Non è transfobia costringere una persona alla sterilizzazione? Non è transfobia negare il cambio di documenti, ad inizio terapia, costringendo le persone transessuali ad anni di stigma sociale, in una società che lo stato non educa alle diversità? Non è transfobia far firmare un consenso informato che ci avvisa della probabile sterilità, data dalla terapia ormonale, invece di indicarci come conservare i gameti?

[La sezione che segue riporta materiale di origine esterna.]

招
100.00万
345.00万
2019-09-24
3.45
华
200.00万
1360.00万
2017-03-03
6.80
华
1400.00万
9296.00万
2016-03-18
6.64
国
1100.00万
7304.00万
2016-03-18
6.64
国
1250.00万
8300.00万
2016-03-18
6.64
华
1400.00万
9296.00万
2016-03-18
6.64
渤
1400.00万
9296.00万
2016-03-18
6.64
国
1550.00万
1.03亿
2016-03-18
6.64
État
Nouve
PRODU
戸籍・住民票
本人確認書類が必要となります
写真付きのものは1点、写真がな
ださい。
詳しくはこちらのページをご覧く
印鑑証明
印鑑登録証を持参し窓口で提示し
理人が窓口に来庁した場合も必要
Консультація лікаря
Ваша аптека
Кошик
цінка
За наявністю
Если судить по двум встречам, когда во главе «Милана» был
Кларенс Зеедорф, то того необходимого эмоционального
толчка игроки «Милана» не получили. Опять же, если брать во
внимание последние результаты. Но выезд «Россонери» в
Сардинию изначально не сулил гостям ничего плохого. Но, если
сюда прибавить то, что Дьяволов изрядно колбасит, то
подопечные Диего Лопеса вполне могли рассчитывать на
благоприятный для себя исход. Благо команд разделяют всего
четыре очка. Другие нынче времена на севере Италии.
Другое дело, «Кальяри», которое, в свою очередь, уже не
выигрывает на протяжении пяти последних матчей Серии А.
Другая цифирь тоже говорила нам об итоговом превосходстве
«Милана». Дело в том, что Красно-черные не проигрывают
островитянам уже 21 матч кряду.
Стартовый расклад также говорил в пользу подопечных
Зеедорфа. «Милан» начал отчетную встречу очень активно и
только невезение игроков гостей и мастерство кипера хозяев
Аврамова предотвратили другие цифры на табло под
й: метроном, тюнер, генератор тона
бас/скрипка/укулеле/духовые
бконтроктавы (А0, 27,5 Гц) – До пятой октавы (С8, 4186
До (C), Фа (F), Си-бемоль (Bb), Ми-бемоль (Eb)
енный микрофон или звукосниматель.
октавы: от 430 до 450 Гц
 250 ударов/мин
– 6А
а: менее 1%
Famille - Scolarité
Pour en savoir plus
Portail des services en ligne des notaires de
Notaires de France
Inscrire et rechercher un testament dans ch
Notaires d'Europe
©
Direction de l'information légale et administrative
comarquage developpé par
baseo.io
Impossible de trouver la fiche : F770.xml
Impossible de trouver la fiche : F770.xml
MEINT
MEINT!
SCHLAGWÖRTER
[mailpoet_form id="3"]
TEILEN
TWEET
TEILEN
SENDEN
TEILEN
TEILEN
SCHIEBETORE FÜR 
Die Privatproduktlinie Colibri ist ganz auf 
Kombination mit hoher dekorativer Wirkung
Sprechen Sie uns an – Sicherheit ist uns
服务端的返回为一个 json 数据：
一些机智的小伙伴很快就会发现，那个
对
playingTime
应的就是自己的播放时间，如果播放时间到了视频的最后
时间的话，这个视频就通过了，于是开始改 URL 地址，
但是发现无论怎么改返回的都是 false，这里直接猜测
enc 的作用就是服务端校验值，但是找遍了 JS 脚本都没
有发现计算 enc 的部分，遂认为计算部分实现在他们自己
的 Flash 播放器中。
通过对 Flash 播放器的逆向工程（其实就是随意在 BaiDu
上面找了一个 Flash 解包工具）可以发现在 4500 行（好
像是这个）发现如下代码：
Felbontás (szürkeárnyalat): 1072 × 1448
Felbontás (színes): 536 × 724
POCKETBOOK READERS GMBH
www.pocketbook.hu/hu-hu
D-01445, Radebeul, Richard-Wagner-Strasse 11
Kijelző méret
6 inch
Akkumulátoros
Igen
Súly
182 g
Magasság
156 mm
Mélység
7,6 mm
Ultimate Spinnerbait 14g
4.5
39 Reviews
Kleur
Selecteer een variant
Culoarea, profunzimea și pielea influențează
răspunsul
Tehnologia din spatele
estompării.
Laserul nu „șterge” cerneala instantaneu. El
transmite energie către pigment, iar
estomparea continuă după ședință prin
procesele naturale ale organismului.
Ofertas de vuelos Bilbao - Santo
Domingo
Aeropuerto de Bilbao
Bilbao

Ecco qua la transfobia legalizzata, quella continua violenza psicologica ed esclusione sociale prodotta dal nostro stato menefreghista, perpetuata ai danni del gruppo dei e delle transessuali. Prima, ci nega la dignità di aver documenti conformi al nostro essere, rendendo difficoltoso l’accesso al lavoro e amplificando lo stigma sociale di tutte quelle persone che incrociano i nostri documenti. Poi, vestendo la toga di un giudice, decide se autorizzare o meno un chirurgo ad intervenire sul nostro corpo. Infine, nei panni di una giurisprudenza basata sul pregiudizio, ci costringe ad essere sterilizzati per adeguare i documenti, anche se non sentiamo la necessità di sottoporci a chirurgie distruttive.
Il costo di questa violenza, alla faccia della gratuità del percorso, tra terapia, psicologi, relazioni psichiatriche, perizie di parte e spese legali può arrivare anche a 15.000 euro.
Reputo lo Stato primo soggetto da denunciare al varo di una legge che punisca la transfobia, perché colpevole di alimentare la violenza nei nostri confronti quando dovrebbe essere al nostro fianco, come garante della nostra salute.